Photo #1 looks again at the coast yet further south than photo #4 on the previous page, where rocks protrude out from the shore into the water, forming a rocky structure which, seen from afar, will distinctively mark Delaneys Point; from close by, they all appear to be a jumble at the shore. This coastal area certainly repeats many of features seen previously at Cape St Lawrence and Tittle Point, but not in between.
Photo #2 continues towards the south, where the protruding rocks of Delaneys Point extend out well past the coastal cliffs. The summit of “Delaneys Hill” is at the far right, below a prominence which lies well inland, but appears to be much closer.
Photo #3 shows “Delaneys Hill” from quite close in, with the great ridge of “Delaneys Mountain” rising above the valley on the far side of the hill.
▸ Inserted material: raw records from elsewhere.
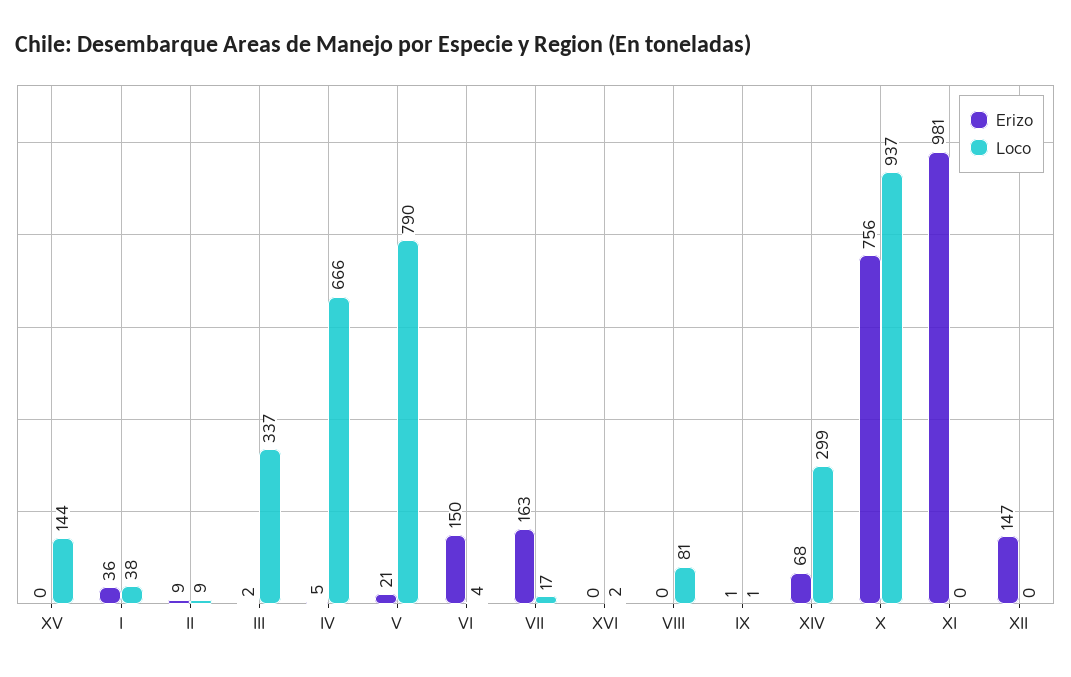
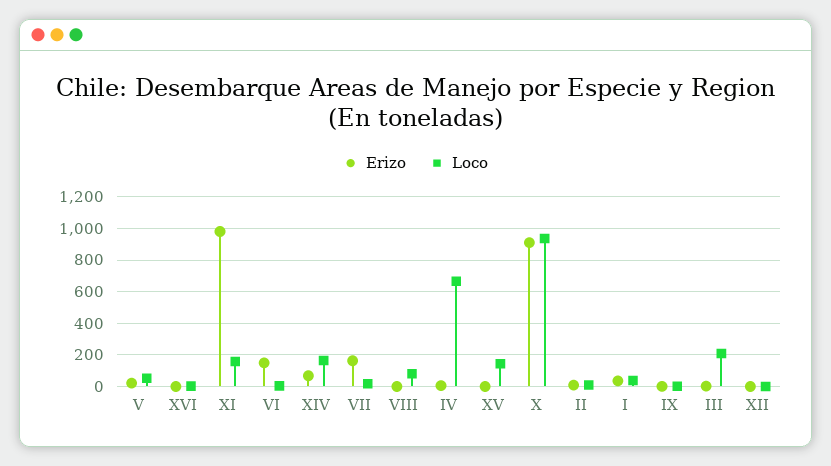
  {
    "Erizo": {
      "XV": 0,
      "I": 36,
      "II": 9,
      "III": 2,
      "IV": 5,
      "V": 21,
      "VI": 150,
      "VII": 163,
      "XVI": 0,
      "VIII": 0,
      "IX": 1,
      "XIV": 68,
-     "X": 756,
+     "X": 900,
      "XI": 981,
-     "XII": 147
+     "XII": 0
    },
    "Loco": {
      "XV": 144,
      "I": 38,
      "II": 9,
-     "III": 337,
+     "III": 200,
      "IV": 666,
-     "V": 790,
+     "V": 50,
      "VI": 4,
      "VII": 17,
      "XVI": 2,
      "VIII": 81,
      "IX": 1,
-     "XIV": 299,
+     "XIV": 150,
      "X": 937,
-     "XI": 0,
+     "XI": 150,
      "XII": 0
    }
  }

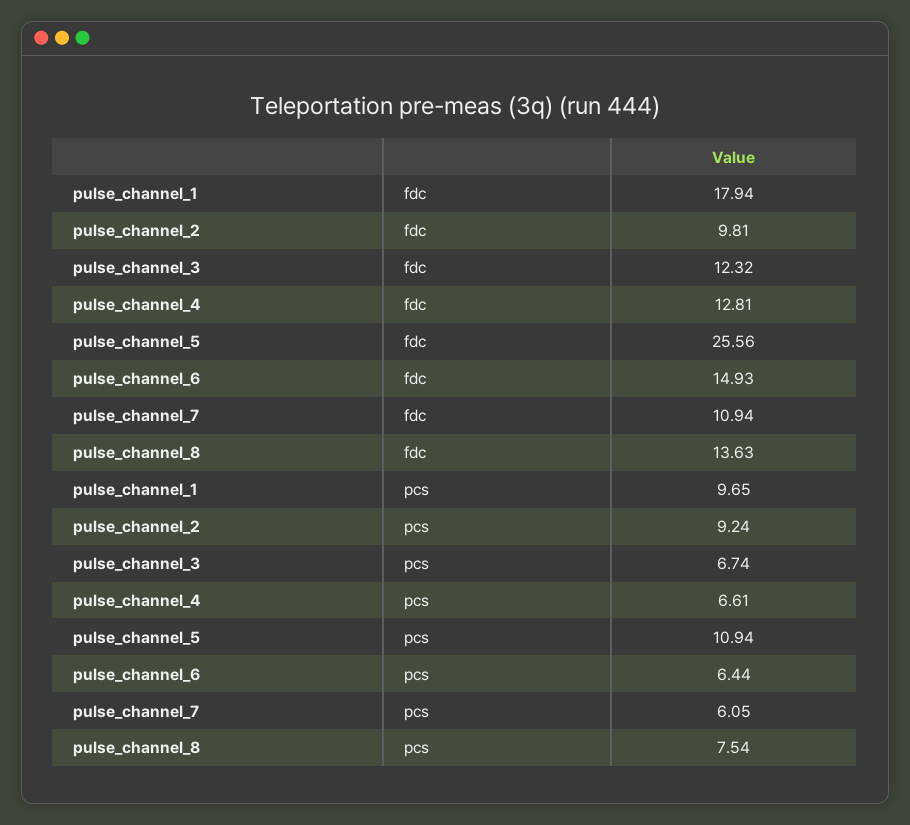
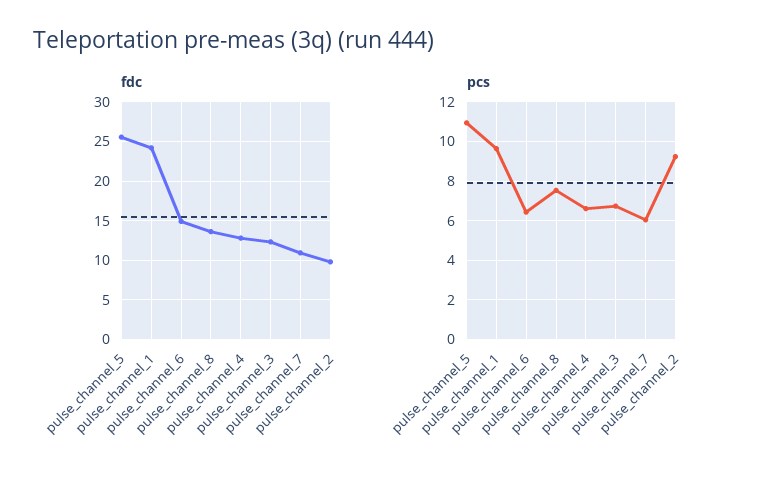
  {
    "fdc": {
-     "pulse_channel_1": 17.94,
+     "pulse_channel_1": 24,
      "pulse_channel_2": 9.81,
      "pulse_channel_3": 12.32,
      "pulse_channel_4": 12.81,
      "pulse_channel_5": 25.56,
      "pulse_channel_6": 14.93,
      "pulse_channel_7": 10.94,
      "pulse_channel_8": 13.63
    },
    "pcs": {
      "pulse_channel_1": 9.65,
      "pulse_channel_2": 9.24,
      "pulse_channel_3": 6.74,
      "pulse_channel_4": 6.61,
      "pulse_channel_5": 10.94,
      "pulse_channel_6": 6.44,
      "pulse_channel_7": 6.05,
      "pulse_channel_8": 7.54
    }
  }

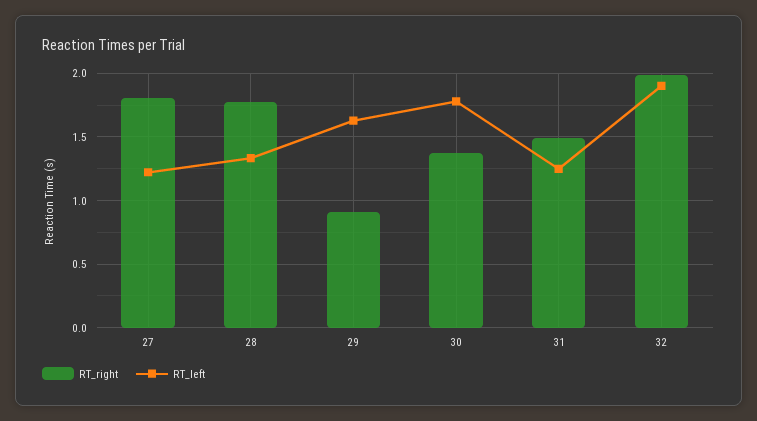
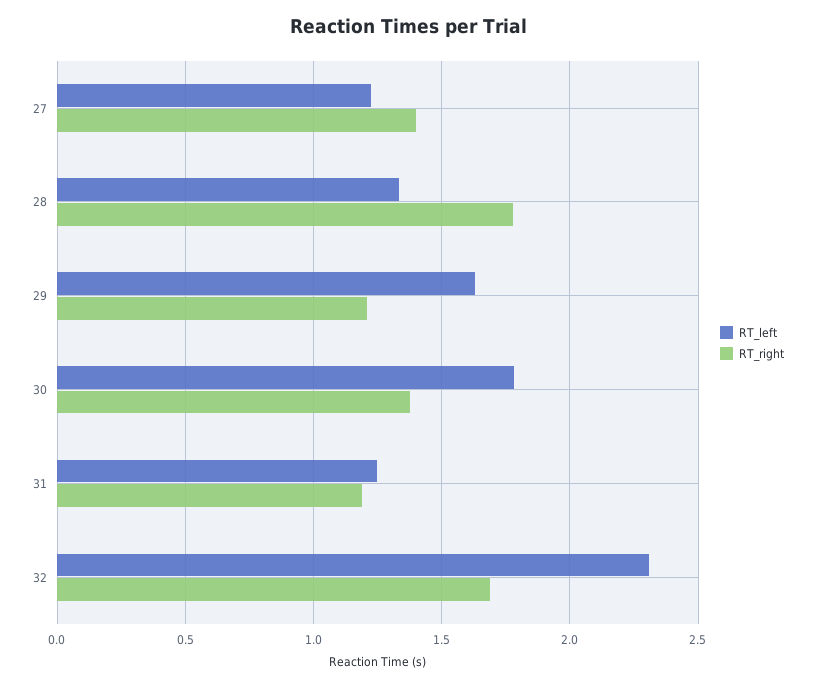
  {
    "RT_right": {
-     "27": 1.8,
+     "27": 1.4,
      "28": 1.8,
-     "29": 0.9,
+     "29": 1.2,
      "30": 1.4,
-     "31": 1.5,
+     "31": 1.2,
-     "32": 2
+     "32": 1.7
    },
    "RT_left": {
      "27": 1.2,
      "28": 1.35,
      "29": 1.65,
      "30": 1.8,
      "31": 1.25,
-     "32": 1.9
+     "32": 2.3
    }
  }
The jumble of protruding rocks that marks Delaneys Point continues at the base of the hill.
Photo #4, continuing further south below “Delaneys Hill”, whose summit is at the upper right, shows a large gouge in the hillside, the cause of which is not immediately obvious to me. This view is just slightly to the south of the protruding rocks at Delaneys Point.
Photo #5 is a telephoto view showing the large gouge at the centre of photo #4 in detail, which now can be seen to have the form of a large chute. The trees in the upper centre of the photo appear under magnification to be on the order of one to one and a half metres (three to five feet) in height; those along the right side of the gouge are smaller, most under a metre (three feet). The alternating greys and reds in the rocks on either side of the gouge are again worthy of note.